Neil Saunders

Personal information
- Full name: Neil Christopher Saunders
- Date of birth: 7 May 1983 (age 42)
- Place of birth: Dagenham, England
- Position(s): Midfielder

Youth career
- 1992–2002: Watford

Senior career*
- Years: Team / Apps / (Gls)
- 2002–2003: Watford / 0 / (0)
- 2003–2004: Barnet / 1 / (0)
- 2003–2007: Team Bath / 48 / (13)
- 2007–2010: Exeter City / 23 / (3)
- Total:  / 72 / (16)

= Neil Saunders =

English footballer

Neil Christopher Saunders (born 7 May 1983) is a former professional footballer who played as a midfielder. He last played for Exeter City in League One, before retiring due to injury in 2010.

He has played international futsal for England.

==Career==
Saunders was born in Dagenham, east London. He was a member of Watford's youth academy for ten years before being offered professional terms by manager Gianluca Vialli. Despite playing regularly for the reserves, Saunders failed to make a first-team appearance for the club, and joined Conference National club Barnet on a free transfer in August 2003. He played only once for Barnet's first team.

He played for Team Bath while studying for a BA degree in Coach Education and Sports Development at the University of Bath. He contributed to their promotion to the Premier Division of the Southern League in the 2003–04 season. Appointed club captain for the 2005–06 season, he missed most of the campaign with a knee injury. At the end of the 2006–07 season he received the manager's Player of the Year award, having led the team to runners-up spot in the Premier Division, missing out on promotion to the Conference South after losing to Maidenhead United in the play-off final, and the tema's first victory in the Somerset Premier Cup.

He turned professional with Exeter City before the 2007–08 season, together with Matt Taylor, rejoining their former Team Bath coach Paul Tisdale.
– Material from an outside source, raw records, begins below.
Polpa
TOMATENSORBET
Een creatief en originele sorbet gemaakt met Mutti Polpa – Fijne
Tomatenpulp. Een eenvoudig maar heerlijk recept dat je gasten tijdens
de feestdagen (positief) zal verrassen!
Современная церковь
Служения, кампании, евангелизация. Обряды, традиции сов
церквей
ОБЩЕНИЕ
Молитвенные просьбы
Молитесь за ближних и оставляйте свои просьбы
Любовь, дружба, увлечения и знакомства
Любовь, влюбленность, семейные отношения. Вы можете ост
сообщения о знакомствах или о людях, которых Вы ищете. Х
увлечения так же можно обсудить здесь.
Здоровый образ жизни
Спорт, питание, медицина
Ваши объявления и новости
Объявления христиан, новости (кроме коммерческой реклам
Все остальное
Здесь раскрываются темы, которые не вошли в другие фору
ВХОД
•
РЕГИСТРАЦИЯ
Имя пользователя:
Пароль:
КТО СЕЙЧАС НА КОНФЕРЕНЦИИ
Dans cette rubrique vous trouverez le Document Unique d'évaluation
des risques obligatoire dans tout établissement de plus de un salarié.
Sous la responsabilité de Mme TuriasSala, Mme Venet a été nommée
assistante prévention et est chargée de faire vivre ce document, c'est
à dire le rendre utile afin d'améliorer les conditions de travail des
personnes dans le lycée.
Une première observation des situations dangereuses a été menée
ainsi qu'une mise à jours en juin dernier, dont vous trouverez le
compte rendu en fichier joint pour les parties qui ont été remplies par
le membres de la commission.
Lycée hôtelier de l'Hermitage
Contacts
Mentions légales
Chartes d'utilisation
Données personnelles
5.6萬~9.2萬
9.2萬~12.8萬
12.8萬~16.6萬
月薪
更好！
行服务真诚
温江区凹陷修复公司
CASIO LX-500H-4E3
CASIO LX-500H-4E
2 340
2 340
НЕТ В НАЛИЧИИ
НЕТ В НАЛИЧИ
However, Saunders was injured before the start of the season and it was not until 15 months later, in December 2008, that he finally made his debut for Exeter, during a home game against Lincoln City. He scored his first goal in professional football with a 35-yard volley during Exeter's League Two match against Barnet in January 2009.

It was announced on 14 May 2010, that he had been released by Exeter, along with eight other players.

Saunders made his debut for England at futsal in December 2004.

On 29 June 2010 Saunders announced he was to retire from professional football at the age of 27 due to his ongoing knee injury preventing him from fulfilling his potential in the game.